If you are riding public transport and you feel uncomfortable, you can switch train cars or walk into a busy area such as restaurant. If you feel that you are being followed you should stay calm, pay attention and immediately check by doing these things:
- Change your direction - Red flag if you turn left 3 or 4 times (walk around a block) and they also make the same turns.
- Change your pace - Red flag if they speed up when you speed up, or slow down when you slow down.
- Pause and turn around - If you're brave, you can pause and turn around to pretend you're looking for someone or at something else, or even crouch to adjust your shoe laces and glance directly at them and watch their reaction. Red flag if they don't seem to behave naturally, break stride or appear flustered.
If you are certain that you are being followed:
- Don't return to your hotel immediately; by doing so, you risk letting them know where you are staying. Instead, go to a well-lit public area where people are.
- Call the local police on a mobile device for help. Let them know that you're being followed, where you are and ask for an escort.
- If you have enough courage, you can acknowledge their presence by asking them a direct question such as "Are you lost?" or "Do you want something?"
If you use public transport that does not convey you directly to your final destination make sure that once you complete that leg of your journey, you will have a bus, taxi or train available to you shortly after your scheduled time of arrival to next place you would be traveling. Otherwise, you would be stranded for hours, or worse - overnight; situations like this increase the risk of being victim to a crime that you could have otherwise avoided. Please keep in mind that public transport may not be available at certain times of the night or may be available at significantly reduced capacity.
If you are taking a public transport to a nightclub or are meeting your friends for a social outgoing in a country or city where people dress conservatively, make sure your cover yourself properly until you reach the venue.

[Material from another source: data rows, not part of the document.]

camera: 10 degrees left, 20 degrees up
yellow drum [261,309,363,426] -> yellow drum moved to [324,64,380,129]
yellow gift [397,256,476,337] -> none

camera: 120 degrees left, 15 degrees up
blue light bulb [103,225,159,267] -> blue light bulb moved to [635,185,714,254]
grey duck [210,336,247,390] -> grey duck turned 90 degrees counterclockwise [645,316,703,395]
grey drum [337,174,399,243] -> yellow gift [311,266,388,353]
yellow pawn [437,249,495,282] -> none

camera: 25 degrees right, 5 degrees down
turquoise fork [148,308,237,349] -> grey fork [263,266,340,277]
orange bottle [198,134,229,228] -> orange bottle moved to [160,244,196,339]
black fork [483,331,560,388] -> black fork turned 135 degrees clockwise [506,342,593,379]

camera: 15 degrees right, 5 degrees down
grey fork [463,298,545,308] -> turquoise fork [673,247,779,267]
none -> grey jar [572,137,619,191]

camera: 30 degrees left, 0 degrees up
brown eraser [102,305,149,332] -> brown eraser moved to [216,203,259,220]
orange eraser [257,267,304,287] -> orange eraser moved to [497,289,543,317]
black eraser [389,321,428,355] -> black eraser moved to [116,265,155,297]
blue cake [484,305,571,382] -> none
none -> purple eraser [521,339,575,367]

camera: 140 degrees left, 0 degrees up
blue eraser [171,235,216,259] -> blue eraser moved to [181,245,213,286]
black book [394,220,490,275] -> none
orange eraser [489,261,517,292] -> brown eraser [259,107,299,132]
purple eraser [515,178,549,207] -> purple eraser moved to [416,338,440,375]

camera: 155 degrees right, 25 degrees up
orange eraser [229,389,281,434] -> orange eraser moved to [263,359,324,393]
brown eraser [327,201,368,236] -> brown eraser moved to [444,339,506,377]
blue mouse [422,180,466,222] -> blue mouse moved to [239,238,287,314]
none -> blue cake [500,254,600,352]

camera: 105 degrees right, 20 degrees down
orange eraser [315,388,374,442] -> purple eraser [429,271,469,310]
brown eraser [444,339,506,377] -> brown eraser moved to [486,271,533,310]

Beggars, Panhandlers and Homeless People
Beggars are in developed and developing countries worldwide. While you may feel bad about the situation of poor and sympathize with their plight, don't give in to the urge to directly hand them cash or anything else you have. You don't know which ones could be looking for targets and you don't want to fall victim to a person you are trying to help. Instead, you can try to find legitimate charitable organizations in the given local area and donate directly to the organization.
Don't drink too much.
When you are drunk, you may not be in your complete senses, which increases the risk of being a victim of crimes in a foreign country in unfamiliar surroundings. It is worth noting that the alcohol content in some beers may be twice that or more compared to the beers in your home country, such as in the U.S.; being unaware of this, you may become intoxicated much more quickly than you would at home. In any case, don't leave your drink unattended; otherwise, you could fall victim to someone mixing something in your drink.